Interventions, whether civic campaigns, political finance reforms, or enforcement actions must then be evaluated for effectiveness. Which messages reduce tolerance for vote selling? Which enforcement mechanisms deter repeat behaviour? Where does cynicism remain highest? Without evidence-driven adaptation, we risk recycling rhetoric without impact.
Equally important is closing the accountability feedback loop. When allegations of inducement circulate widely, but investigations remain opaque, silence communicates impunity. And impunity fuels normalisation.
The Ayawaso East by-election may soon fade from headlines. But the deeper question raised by that elderly voter will linger: What has my vote delivered?
If democracy is experienced as ritual without reward, transactional expectations will grow. But if governance becomes visibly responsive, if institutions demonstrate fairness and reforms address the cost of politics, the social norm can shift back toward principle.
According to the Afrobarometer Round 10 Ghana Summary of Results (2024), a majority of Ghanaians say that offers of money, gifts, or favors from political parties would not influence their vote.
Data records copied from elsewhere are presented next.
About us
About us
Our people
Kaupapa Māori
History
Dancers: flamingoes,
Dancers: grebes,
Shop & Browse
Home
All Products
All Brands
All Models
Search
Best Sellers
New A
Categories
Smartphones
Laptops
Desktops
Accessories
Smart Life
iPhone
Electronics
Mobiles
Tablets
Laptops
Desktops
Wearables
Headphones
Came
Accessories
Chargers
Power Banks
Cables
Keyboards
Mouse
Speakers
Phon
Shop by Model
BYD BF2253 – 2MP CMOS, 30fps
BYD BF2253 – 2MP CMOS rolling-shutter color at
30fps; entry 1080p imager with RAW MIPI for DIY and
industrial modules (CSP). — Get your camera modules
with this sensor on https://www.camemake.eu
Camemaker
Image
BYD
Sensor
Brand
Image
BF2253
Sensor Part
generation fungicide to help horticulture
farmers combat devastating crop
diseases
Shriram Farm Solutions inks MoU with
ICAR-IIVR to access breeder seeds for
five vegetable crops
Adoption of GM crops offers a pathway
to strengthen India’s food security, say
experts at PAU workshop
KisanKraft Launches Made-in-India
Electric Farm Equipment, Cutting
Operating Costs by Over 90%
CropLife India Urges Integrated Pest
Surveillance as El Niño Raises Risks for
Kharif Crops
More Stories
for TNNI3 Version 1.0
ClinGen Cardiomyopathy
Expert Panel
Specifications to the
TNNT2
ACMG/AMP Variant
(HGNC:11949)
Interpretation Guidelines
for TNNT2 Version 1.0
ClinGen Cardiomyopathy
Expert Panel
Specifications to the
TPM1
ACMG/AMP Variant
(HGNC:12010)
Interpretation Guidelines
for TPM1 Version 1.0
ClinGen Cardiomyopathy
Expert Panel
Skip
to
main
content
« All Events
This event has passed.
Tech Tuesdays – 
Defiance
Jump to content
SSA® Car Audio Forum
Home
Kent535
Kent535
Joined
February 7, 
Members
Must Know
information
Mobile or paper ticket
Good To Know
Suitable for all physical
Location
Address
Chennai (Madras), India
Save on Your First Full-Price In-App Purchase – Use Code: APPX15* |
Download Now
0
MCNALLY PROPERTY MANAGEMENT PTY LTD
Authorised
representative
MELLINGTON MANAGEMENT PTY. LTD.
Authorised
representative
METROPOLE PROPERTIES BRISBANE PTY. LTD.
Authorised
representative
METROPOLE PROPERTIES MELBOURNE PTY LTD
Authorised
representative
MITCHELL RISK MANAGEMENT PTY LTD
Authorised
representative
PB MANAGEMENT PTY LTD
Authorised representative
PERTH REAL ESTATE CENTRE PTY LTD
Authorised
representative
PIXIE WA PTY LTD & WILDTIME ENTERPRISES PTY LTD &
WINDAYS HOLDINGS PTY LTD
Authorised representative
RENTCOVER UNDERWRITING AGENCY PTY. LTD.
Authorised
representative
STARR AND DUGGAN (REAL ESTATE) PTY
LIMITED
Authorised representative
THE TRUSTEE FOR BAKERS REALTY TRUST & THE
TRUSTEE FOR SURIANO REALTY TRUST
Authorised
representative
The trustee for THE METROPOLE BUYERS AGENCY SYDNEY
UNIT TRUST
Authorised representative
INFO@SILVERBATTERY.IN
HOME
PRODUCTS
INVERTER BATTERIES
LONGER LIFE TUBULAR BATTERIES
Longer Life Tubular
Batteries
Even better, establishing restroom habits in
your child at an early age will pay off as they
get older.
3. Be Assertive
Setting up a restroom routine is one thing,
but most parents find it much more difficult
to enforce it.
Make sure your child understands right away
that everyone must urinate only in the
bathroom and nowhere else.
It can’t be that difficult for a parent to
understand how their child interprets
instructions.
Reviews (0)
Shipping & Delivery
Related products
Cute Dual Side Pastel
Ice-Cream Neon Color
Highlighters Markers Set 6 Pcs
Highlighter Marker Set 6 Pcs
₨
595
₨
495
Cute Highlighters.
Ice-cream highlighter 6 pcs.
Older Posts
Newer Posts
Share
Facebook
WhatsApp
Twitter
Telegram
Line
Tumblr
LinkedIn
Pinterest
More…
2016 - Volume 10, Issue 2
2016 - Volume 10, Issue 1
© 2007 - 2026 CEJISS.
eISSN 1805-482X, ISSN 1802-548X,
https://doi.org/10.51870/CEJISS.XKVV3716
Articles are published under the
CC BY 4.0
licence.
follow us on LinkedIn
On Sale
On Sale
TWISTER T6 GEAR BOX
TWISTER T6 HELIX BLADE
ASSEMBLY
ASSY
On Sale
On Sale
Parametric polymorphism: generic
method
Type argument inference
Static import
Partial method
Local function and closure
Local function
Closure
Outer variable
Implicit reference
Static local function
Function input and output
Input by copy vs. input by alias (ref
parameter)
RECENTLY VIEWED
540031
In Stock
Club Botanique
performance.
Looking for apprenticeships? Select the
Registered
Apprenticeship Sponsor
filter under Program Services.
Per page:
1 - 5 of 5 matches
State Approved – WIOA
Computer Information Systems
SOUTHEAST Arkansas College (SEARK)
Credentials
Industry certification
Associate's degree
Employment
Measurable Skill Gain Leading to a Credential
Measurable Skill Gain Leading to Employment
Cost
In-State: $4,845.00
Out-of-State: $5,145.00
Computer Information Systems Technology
That finding is significant. It tells us that most Ghanaians still believe money should not determine electoral choice. That belief is our democratic anchor. The task ahead is to align institutions, communication strategies, and political finance reforms with that majority norm.
If we get used to selling votes cheaply, we end up paying for it in bad leadership and broken systems, and that costs us far more in the long run.